Las restricciones legislativas que rigen la construcción naval estadounidense son aún más onerosas. La Ley Buy American de 1933 fue una medida de la era de la Depresión que exigía que el gobierno federal comprara bienes nacionales, pero continúa regulando el moderno sistema de adquisiciones de defensa de Estados Unidos. La Orden Ejecutiva 14005 “Hecho en Estados Unidos” de Biden, firmada en su primera semana en el cargo, aumenta el “umbral de contenido nacional” del 55 por cien al ​​75 por cien para 2029. Las recientes enmiendas del Senado al proyecto de ley anual de gastos de defensa aumentarían aún más exigir que el 100 por cien de los buques de la Armada de Estados Unidos se produzcan en el país para 2033. El régimen de control de exportaciones de defensa de Estados Unidos, incluidas las regulaciones sobre el comercio internacional de armas de defensa, impide cualquier interacción con la investigación de defensa de vanguardia en los países aliados.

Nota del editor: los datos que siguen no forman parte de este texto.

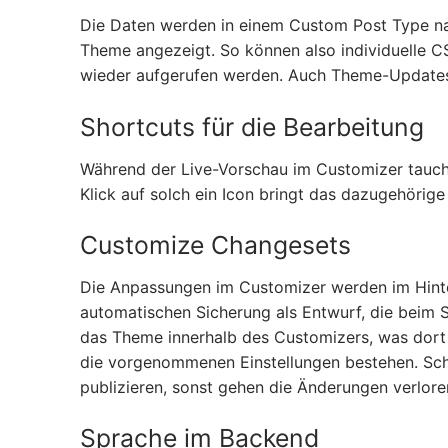
Die Daten werden in einem Custom Post Type n
Theme angezeigt. So können also individuelle C
wieder aufgerufen werden. Auch Theme-Updates 
Shortcuts für die Bearbeitung
Während der Live-Vorschau im Customizer tauchen
Klick auf solch ein Icon bringt das dazugehörig
Customize Changesets
Die Anpassungen im Customizer werden im Hinte
automatischen Sicherung als Entwurf, die beim 
das Theme innerhalb des Customizers, was dort de
die vorgenommenen Einstellungen bestehen. Sch
publizieren, sonst gehen die Änderungen verlore
Sprache im Backend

Sin embargo, estas regulaciones americanas no se aplican de la misma manera. La jerarquía entre los aliados de Estados Unidos comienza con el círculo interno de los socios más fiables que pertenecen a la base industrial y tecnológica nacional de Estados Unidos: entre ellos Canadá, Reino Unido y Australia. Los siguientes son los 25 aliados que tienen acuerdos recíprocos de adquisiciones de defensa con Estados Unidos, la mayoría de los cuales son miembros de la OTAN, Japón, Egipto e Israel. También está Corea del Sur, así como la mayoría de los aliados asiáticos y de Oriente Medio, que en muchos sentidos no reciben un trato diferente al de los no aliados.

Los aliados asiáticos son imprescindibles para Estados Unidos

Es poco probable que Estados Unidos pueda resolver por sí solo el dilema de la construcción naval de China. Así como China ha explotado sus industrias de construcción naval comercial y militar, Estados Unidos también debería aprovechar plenamente el potencial sin explotar de sus aliados en la región del Indo-Pacífico. Corea del Sur, el segundo mayor constructor naval del mundo, está notablemente ausente de estas discusiones. En los últimos años, Seúl se ha consolidado como un proveedor naval clave para los aliados de Washington en todo el mundo. Por ejemplo, las empresas surcoreanas construyen fragatas y corbetas para Filipinas, submarinos para Indonesia y están a la vanguardia del suministro de futuros submarinos a Canadá.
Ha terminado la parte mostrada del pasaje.